Recently Christena Nippert-Eng, professor of sociology at the Illinois Institute of Technology and author of the forthcoming Islands of Privacy, made an appearance on Chicago Public Radio’s Eight Forty-Eight in a panel discussion addressing the topic. Listen to the archived audio on the Chicago Public Radio website.
About the book:

In Islands of Privacy, Christena Nippert-Eng gives us an intimate view into the full range of ordinary people’s sometimes extraordinary efforts to preserve the border between themselves and the rest of the world.

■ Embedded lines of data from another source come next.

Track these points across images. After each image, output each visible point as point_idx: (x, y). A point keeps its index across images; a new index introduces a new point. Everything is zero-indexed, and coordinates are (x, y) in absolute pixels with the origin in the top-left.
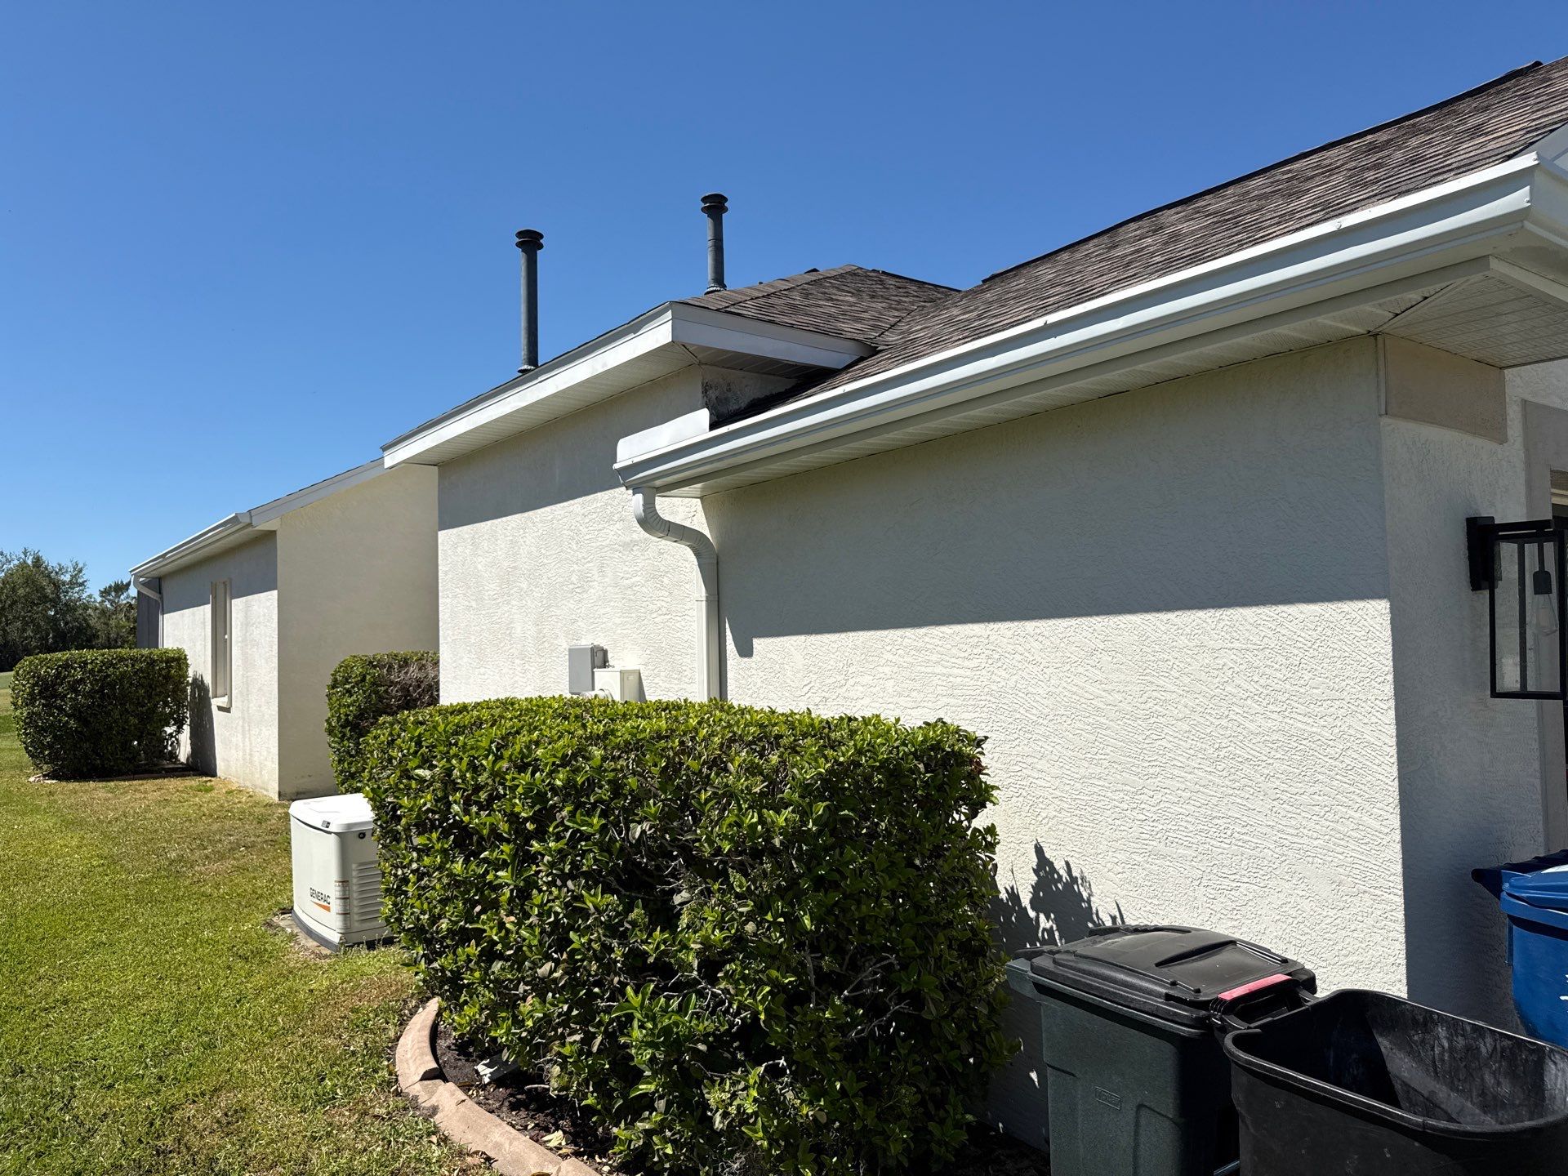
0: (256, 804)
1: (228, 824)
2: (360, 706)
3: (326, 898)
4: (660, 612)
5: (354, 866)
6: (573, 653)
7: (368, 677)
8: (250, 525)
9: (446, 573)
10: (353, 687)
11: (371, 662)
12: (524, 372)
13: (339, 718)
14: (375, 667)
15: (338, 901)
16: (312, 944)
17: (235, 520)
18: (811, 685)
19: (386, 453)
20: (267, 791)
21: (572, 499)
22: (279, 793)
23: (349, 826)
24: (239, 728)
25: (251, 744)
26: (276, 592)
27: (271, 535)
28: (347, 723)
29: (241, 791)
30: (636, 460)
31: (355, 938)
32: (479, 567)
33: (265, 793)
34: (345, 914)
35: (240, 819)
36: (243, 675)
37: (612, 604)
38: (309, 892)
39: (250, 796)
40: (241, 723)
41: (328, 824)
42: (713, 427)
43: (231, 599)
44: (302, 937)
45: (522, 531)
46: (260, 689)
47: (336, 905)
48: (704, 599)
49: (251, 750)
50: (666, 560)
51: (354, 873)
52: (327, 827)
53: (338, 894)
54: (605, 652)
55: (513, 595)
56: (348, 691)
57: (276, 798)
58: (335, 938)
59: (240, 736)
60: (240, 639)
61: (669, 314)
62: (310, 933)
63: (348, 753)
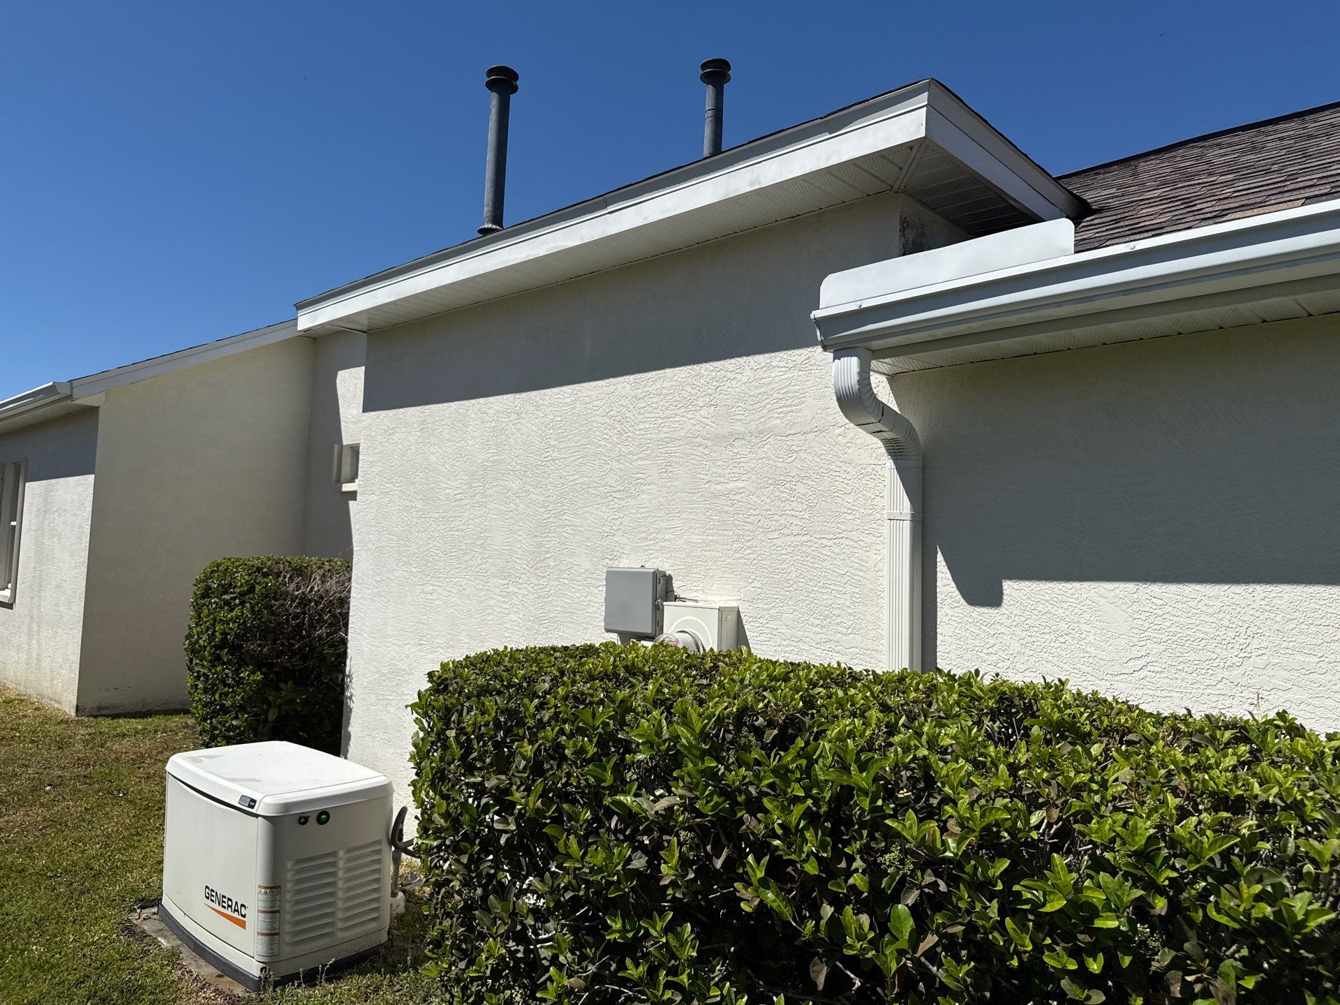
0: (47, 719)
1: (18, 747)
2: (244, 622)
3: (239, 908)
4: (786, 531)
5: (289, 865)
6: (615, 579)
7: (258, 588)
8: (70, 397)
9: (372, 464)
10: (234, 599)
11: (259, 569)
12: (484, 232)
13: (213, 636)
14: (266, 575)
15: (261, 916)
16: (208, 971)
17: (51, 390)
18: (1150, 659)
19: (301, 313)
20: (59, 703)
21: (613, 377)
22: (77, 707)
23: (287, 806)
24: (24, 628)
25: (40, 647)
26: (92, 476)
27: (92, 411)
28: (224, 643)
29: (22, 701)
30: (865, 304)
31: (286, 970)
32: (433, 459)
33: (56, 705)
34: (272, 935)
35: (32, 742)
36: (34, 568)
37: (684, 516)
38: (202, 892)
39: (37, 709)
40: (27, 621)
41: (252, 803)
42: (1080, 247)
43: (26, 481)
44: (186, 955)
45: (514, 417)
46: (58, 586)
47: (255, 919)
48: (909, 517)
49: (39, 654)
50: (803, 460)
51: (289, 875)
52: (252, 807)
53: (261, 906)
54: (668, 579)
55: (491, 496)
56: (227, 603)
57: (73, 713)
58: (253, 968)
59: (24, 638)
60: (34, 527)
61: (923, 99)
62: (200, 950)
63: (223, 682)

Packed with stories that are funny and sad, familiar and strange, Islands of Privacy tours the myriad arenas where privacy battles are fought, lost, and won. Nippert-Eng explores how we manage our secrets, our phone calls and e-mail, the perimeters of our homes, and our interactions with neighbors. She discovers that everybody practices the art of selectively concealing and disclosing information on a daily basis. This important balancing act governs a wide range of behaviors, from deciding whether to give our bosses our cell phone numbers to choosing what we carry in our wallets or purses. Violations of privacy and anxiety about how we grant it to each other also come under Nippert-Eng’s microscope as she crafts a compelling argument that successfully managing privacy is critical for successfully maintaining our relationships with each other and our selves.
Roaming from the beach to the bank and from the bathroom to the bus, Nippert-Eng’s keenly observed and vividly told book gives us the skinny on how we defend our shrinking islands of privacy in the vast ocean of accessibility that surrounds us.

Islands of Privacy will publish in September 2010.